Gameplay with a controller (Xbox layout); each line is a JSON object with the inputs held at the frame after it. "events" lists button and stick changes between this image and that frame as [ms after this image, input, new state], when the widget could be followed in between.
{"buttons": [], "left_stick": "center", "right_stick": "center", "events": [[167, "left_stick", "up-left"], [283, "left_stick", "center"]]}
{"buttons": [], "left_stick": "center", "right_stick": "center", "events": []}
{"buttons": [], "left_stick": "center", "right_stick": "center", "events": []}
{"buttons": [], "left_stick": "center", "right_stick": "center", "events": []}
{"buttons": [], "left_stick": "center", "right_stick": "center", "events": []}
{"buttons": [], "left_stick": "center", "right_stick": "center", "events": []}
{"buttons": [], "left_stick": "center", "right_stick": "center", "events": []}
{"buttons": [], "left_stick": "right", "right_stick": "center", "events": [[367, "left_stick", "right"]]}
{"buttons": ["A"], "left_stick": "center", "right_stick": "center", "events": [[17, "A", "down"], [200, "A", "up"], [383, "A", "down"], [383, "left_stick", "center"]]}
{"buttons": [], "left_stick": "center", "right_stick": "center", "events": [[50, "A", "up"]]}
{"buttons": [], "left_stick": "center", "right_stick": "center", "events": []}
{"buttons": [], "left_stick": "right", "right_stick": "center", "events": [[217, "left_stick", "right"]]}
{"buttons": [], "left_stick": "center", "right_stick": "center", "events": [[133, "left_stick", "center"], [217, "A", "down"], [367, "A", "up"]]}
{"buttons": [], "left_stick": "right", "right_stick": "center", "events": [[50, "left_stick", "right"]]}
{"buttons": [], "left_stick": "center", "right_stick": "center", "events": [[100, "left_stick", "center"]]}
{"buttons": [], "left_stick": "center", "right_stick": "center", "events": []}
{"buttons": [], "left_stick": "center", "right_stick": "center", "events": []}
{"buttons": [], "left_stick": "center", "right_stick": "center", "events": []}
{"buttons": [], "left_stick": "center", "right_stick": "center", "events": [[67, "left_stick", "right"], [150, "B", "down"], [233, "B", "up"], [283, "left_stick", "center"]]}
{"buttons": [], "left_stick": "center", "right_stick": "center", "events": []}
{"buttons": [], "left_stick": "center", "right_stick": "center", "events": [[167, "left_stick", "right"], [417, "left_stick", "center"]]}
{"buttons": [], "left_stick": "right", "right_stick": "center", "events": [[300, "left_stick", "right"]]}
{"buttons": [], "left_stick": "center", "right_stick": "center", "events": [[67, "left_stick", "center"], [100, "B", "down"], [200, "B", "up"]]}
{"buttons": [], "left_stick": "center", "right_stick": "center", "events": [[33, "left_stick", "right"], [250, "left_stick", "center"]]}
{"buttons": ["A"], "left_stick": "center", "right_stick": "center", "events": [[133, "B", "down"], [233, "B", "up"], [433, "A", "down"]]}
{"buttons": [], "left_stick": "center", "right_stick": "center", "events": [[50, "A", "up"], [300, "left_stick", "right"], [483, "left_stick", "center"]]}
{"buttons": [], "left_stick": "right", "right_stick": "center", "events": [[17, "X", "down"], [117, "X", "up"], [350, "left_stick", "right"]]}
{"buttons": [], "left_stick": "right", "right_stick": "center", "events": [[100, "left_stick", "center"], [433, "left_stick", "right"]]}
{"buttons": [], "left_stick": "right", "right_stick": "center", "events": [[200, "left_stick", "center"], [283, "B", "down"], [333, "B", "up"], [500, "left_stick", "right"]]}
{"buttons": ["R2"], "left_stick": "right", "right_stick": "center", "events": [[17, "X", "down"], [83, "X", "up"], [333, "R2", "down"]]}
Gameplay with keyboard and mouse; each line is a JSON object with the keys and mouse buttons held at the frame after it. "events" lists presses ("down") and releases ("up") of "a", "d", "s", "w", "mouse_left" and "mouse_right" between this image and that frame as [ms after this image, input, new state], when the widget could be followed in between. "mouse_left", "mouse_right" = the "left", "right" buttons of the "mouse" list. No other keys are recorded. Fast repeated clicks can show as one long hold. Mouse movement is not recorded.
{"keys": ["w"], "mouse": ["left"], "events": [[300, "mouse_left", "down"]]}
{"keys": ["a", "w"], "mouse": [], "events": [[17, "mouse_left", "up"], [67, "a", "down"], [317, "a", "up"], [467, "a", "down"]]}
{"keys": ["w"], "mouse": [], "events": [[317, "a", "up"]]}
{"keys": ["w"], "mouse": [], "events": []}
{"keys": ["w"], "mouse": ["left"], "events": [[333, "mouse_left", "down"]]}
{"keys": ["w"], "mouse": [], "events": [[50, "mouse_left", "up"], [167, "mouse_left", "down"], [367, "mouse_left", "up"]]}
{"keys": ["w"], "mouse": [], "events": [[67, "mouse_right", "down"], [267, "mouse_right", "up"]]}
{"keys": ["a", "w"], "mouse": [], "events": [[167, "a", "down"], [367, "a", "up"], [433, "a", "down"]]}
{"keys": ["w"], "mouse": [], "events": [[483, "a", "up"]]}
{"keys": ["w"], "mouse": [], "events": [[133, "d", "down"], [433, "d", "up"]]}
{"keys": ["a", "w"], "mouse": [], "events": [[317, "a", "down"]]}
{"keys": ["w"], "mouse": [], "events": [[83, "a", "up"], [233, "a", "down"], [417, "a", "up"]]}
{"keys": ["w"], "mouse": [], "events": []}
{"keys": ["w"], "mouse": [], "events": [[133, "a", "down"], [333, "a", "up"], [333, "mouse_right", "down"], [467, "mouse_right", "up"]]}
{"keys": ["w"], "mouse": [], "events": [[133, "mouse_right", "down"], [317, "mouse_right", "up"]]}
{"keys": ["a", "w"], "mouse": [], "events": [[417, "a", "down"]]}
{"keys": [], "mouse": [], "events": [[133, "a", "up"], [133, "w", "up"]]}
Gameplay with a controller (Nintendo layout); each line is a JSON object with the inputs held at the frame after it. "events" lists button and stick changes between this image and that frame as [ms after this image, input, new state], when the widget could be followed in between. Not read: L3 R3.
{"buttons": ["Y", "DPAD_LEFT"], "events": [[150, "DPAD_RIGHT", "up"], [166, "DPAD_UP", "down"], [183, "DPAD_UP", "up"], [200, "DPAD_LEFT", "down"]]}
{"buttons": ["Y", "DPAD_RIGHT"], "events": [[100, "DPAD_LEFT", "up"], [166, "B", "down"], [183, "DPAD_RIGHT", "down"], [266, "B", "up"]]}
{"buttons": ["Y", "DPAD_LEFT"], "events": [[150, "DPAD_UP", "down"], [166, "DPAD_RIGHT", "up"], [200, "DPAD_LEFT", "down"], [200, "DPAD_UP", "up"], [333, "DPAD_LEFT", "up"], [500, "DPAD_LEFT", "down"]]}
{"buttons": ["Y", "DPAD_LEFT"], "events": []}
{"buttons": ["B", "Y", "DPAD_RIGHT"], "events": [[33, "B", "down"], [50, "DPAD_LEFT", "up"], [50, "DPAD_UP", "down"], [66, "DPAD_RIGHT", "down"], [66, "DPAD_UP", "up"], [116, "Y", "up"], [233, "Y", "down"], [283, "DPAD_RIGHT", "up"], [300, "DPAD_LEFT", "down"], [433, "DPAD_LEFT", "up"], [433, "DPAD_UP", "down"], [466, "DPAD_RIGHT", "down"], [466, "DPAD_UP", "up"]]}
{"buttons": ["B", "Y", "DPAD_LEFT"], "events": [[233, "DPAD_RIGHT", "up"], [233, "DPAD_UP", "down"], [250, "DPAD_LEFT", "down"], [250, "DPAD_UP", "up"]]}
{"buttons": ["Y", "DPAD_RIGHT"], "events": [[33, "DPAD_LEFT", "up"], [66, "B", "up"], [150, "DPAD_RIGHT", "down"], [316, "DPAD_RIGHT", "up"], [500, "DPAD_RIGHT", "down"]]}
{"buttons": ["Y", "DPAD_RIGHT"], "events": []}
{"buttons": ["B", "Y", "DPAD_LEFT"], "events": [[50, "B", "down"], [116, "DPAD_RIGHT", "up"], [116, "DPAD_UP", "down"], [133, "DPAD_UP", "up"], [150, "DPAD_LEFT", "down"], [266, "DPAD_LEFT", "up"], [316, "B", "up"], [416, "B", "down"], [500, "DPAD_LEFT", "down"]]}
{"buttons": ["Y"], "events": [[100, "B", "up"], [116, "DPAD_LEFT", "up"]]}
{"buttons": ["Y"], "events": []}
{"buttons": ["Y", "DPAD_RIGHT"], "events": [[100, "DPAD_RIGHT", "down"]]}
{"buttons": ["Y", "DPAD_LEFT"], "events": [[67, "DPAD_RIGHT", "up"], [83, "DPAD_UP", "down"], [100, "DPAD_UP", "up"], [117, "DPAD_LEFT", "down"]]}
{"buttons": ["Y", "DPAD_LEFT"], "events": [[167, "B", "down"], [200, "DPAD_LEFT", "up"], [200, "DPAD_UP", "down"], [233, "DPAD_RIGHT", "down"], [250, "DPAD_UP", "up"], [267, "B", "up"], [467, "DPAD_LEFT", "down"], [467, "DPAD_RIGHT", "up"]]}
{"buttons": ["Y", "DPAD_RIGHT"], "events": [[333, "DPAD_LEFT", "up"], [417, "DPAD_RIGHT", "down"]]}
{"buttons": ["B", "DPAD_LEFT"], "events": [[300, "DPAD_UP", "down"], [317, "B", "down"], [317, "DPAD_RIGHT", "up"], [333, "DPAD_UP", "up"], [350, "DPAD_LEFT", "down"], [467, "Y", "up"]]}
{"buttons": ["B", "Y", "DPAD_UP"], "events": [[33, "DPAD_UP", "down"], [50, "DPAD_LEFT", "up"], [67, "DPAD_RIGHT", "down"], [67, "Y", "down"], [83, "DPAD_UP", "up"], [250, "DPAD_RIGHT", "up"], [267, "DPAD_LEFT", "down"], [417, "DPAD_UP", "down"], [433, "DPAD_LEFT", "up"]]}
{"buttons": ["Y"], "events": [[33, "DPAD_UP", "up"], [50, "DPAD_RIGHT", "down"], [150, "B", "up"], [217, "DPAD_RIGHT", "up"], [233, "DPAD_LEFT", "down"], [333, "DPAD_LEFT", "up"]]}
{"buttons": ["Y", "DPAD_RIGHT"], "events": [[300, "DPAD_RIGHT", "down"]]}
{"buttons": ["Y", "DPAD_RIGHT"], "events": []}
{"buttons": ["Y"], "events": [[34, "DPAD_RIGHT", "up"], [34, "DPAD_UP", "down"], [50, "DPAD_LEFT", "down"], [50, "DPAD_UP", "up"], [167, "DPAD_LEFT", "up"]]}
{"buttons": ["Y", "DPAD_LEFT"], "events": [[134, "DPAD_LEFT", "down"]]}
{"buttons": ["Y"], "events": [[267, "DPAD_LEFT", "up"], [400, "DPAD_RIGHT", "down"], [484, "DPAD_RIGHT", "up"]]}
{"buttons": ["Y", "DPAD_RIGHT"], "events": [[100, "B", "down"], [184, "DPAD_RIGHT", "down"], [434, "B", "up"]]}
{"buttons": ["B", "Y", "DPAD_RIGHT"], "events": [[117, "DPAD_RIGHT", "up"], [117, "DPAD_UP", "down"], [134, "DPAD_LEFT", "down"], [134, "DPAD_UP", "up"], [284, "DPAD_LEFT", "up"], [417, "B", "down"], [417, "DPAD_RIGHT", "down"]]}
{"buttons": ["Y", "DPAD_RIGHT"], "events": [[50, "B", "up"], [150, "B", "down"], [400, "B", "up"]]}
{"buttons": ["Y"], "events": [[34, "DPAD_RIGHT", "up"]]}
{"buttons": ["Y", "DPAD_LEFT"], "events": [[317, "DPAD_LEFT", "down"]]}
= = = = = = =
◆ **Description of the task**
Look through the records above for the string "changes", then copy every line that has it.

◆ **Answer below**
Gameplay with a controller (Xbox layout); each line is a JSON object with the inputs held at the frame after it. "events" lists button and stick changes between this image and that frame as [ms after this image, input, new state], when the widget could be followed in between.
Gameplay with a controller (Nintendo layout); each line is a JSON object with the inputs held at the frame after it. "events" lists button and stick changes between this image and that frame as [ms after this image, input, new state], when the widget could be followed in between. Not read: L3 R3.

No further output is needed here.